Im Hintergrund sieht man ein bedeutendes Filmtheater am Kürfürstendamm, den Gloria-Palast, in dem seit dem 5. November 1943 der Liebesfilm „Reise in die Vergangenheit“ aufgeführt wurde.
Dieses Foto sollte Wolf Strache berühmt machen und zu einem Schlüsselbild der Nachkriegszeit werden, denn das Foto ermöglicht eine Lesart, in der die Deutschen auch als Opfer und nicht nur als „die Bösen“ dargestellt werden.
Da die Fotos strenger Geheimhaltung unterlagen, konnte Strache erst nach 1945 Privatabzüge veröffentlichen.

…ein Ereignis…

Es ist der 21. November 1944, 12:08 Uhr. Über Osnabrück fallen Bomben. An diesem Mittag hatten sich auch Anwohner aus Nahne  in einen Bunker am Schölerberg zurückgezogen. Unter Ihnen auch 51 Kinder aus dem Kinderheim Schölerberg und der Volksschule Nahne. Die Jüngsten sind erst 1 Jahr alt. Der Bunker ist ganz auf die jungen Besucher zugeschnitten, beinhaltet unter anderem zahlreiche Kinderbetten. Kurz vor Beginn des Angriffs verlässt der Heimleiter mit zwei Frauen noch das schützende Gebäude, sie wollen etwas Vergessenes holen. Der Eingang des Stollens liegt unmittelbar an der Südseite des Kinderheims, ein zweiter in dessen Heizungskeller.

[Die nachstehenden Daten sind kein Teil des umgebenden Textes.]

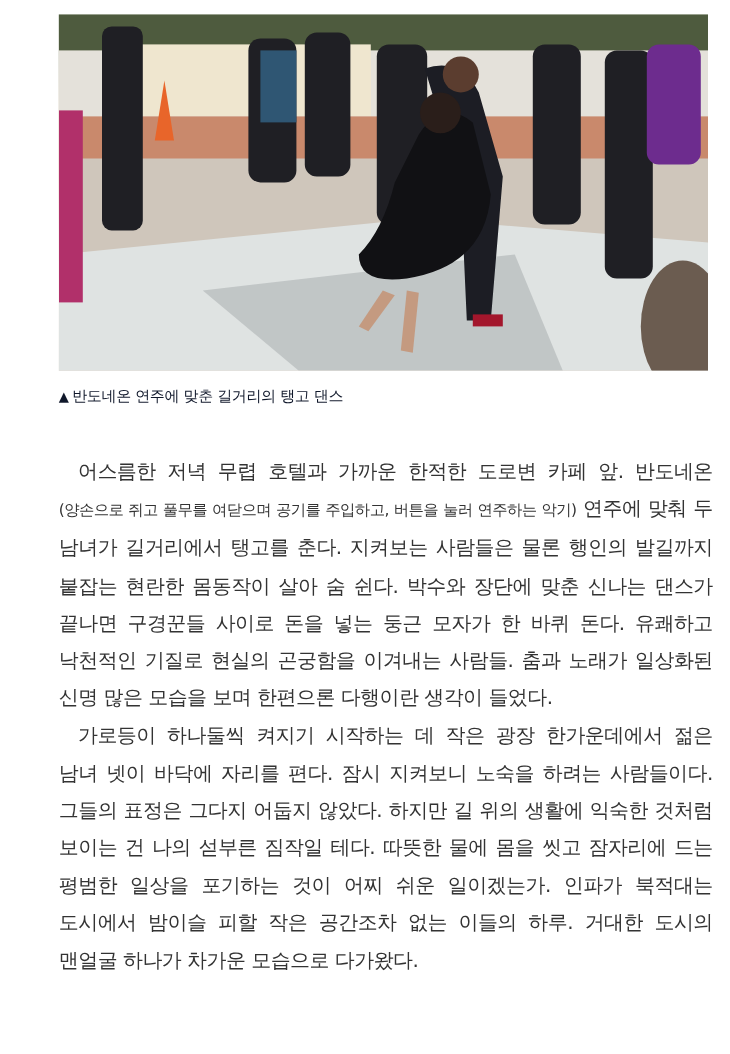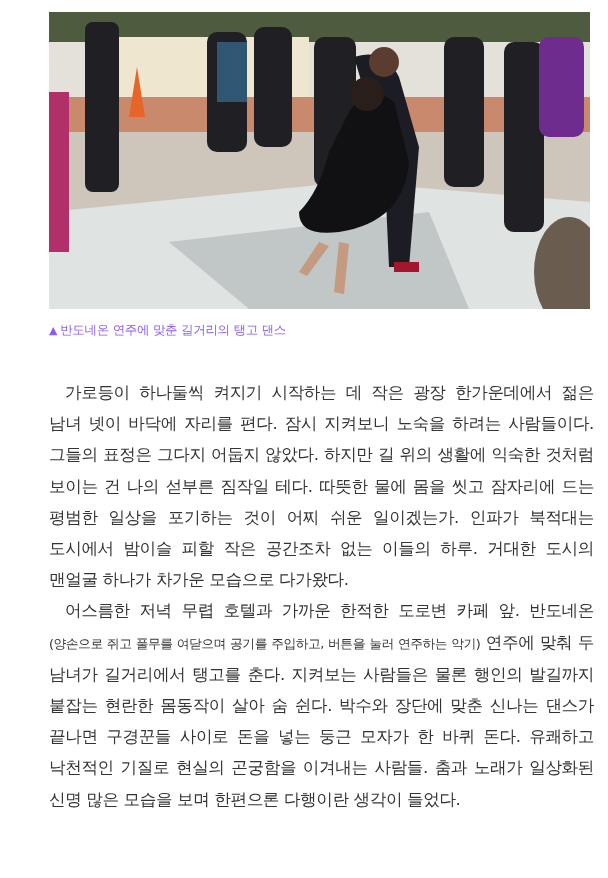--- a/index.html
+++ b/index.html
@@ -8,7 +8,7 @@
   .photo { position: absolute; left: 49px; top: 12px; width: 541px; height: 297px; overflow: hidden;
            background: linear-gradient(180deg, #5a6a4a 0%, #b9a98a 25%, #c99a80 45%, #d6cfc2 60%, #e9e6df 80%, #dcdad3 100%); }
   .photo svg { display: block; width: 100%; height: 100%; }
-  .caption { position: absolute; left: 49px; top: 322px; font-size: 12.5px; color: #8b5cf6; letter-spacing: -0.3px; }
+  .caption { position: absolute; left: 49px; top: 322px; font-size: 12.5px; color: #0f172a; letter-spacing: -0.3px; }
   .caption .tri { font-size: 11px; margin-right: 3px; }
   .article { position: absolute; left: 49px; top: 377px; width: 545px; font-size: 16.6px; line-height: 31.2px;
              color: #333; letter-spacing: -0.4px; word-break: keep-all; }

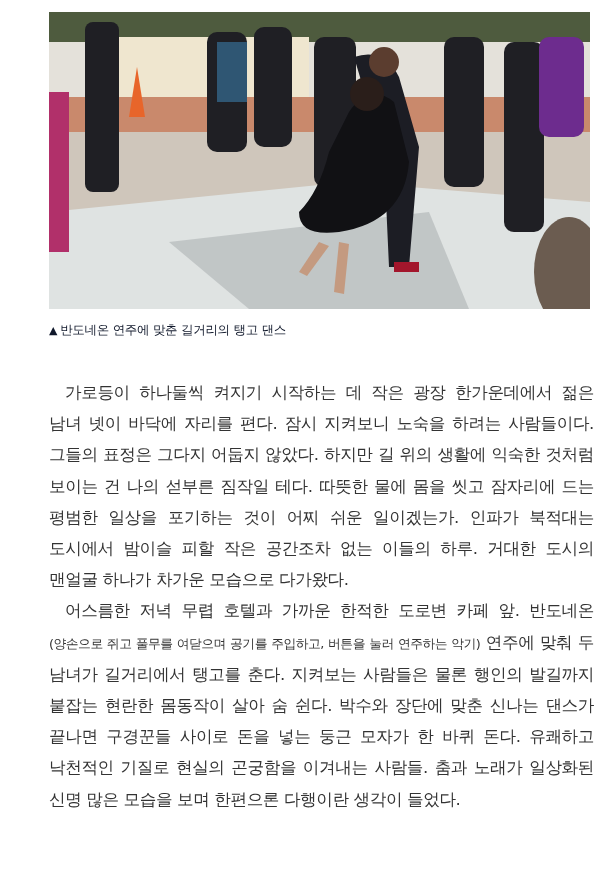--- a/index.html
+++ b/index.html
@@ -58,8 +58,8 @@
 </div>
 
 <div class="article">
+  <p><span>어스름한 저녁 무렵 호텔과 가까운 한적한 도로변 카페 앞. 반도네온</span><span class="small">(양손으로 쥐고 풀무를 여닫으며 공기를 주입하고, 버튼을 눌러 연주하는 악기)</span><span> 연주에 맞춰 두 남녀가 길거리에서 탱고를 춘다. 지켜보는 사람들은 물론 행인의 발길까지 붙잡는 현란한 몸동작이 살아 숨 쉰다. 박수와 장단에 맞춘 신나는 댄스가 끝나면 구경꾼들 사이로 돈을 넣는 둥근 모자가 한 바퀴 돈다. 유쾌하고 낙천적인 기질로 현실의 곤궁함을 이겨내는 사람들. 춤과 노래가 일상화된 신명 많은 모습을 보며 한편으론 다행이란 생각이 들었다.</span></p>
   <p>가로등이 하나둘씩 켜지기 시작하는 데 작은 광장 한가운데에서 젊은 남녀 넷이 바닥에 자리를 편다. 잠시 지켜보니 노숙을 하려는 사람들이다. 그들의 표정은 그다지 어둡지 않았다. 하지만 길 위의 생활에 익숙한 것처럼 보이는 건 나의 섣부른 짐작일 테다. 따뜻한 물에 몸을 씻고 잠자리에 드는 평범한 일상을 포기하는 것이 어찌 쉬운 일이겠는가. 인파가 북적대는 도시에서 밤이슬 피할 작은 공간조차 없는 이들의 하루. 거대한 도시의 맨얼굴 하나가 차가운 모습으로 다가왔다.</p>
-  <p><span>어스름한 저녁 무렵 호텔과 가까운 한적한 도로변 카페 앞. 반도네온</span><span class="small">(양손으로 쥐고 풀무를 여닫으며 공기를 주입하고, 버튼을 눌러 연주하는 악기)</span><span> 연주에 맞춰 두 남녀가 길거리에서 탱고를 춘다. 지켜보는 사람들은 물론 행인의 발길까지 붙잡는 현란한 몸동작이 살아 숨 쉰다. 박수와 장단에 맞춘 신나는 댄스가 끝나면 구경꾼들 사이로 돈을 넣는 둥근 모자가 한 바퀴 돈다. 유쾌하고 낙천적인 기질로 현실의 곤궁함을 이겨내는 사람들. 춤과 노래가 일상화된 신명 많은 모습을 보며 한편으론 다행이란 생각이 들었다.</span></p>
 </div>
 
 </body></html>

Der Stollen gilt als absolut bombensicher, die Decke besteht aus einer acht Meter dicken Muschelkalksteinschicht, nur im Bereich des Eingangs beträgt die Stärke lediglich vier Meter. Diese kleine Schwachstelle ist der Grund einer Katastrophe: Hier, direkt über dem Eingang, durchschlägt kurz nach Beginn des Angriffes eine Bombe, ein „Zufallstreffer“, die Decke und explodiert im Inneren hinter der schweren Eisentür, die zum Aufenthaltsbereich führt. Alle Insassen kommen durch die austretenden Kohlenoxydgase der explodierenden Sprengbombe ums Leben.
Unwissend dessen eilen noch der Heimleiter und die zwei Frauen, die zuvor den Stollen verlassen hatten, zum Kellereingang des Stollens um den Verschütteten zu helfen. Die beiden Frauen nähern sich dem Stolleneingang zu weit, atmen zu viel des Gases ein, auch sie kommen um. Nur der Heimleiter hat Glück, er liegt weit genug vom Eingang entfernt und die Rettungskräfte sind schnell genug da, um ihn an die frische Luft zu bringen. Als diese mit Sauerstoffmasken ausgerüstet endlich auch zu den Stolleninsassen vordringen können, bietet sich ihnen ein gruseliges Bild: Kaum einer der Insassen ist äußerlich verletzt oder auch nur von Staub bedeckt. Alle sitzen oder liegen nur wie Schlafende da.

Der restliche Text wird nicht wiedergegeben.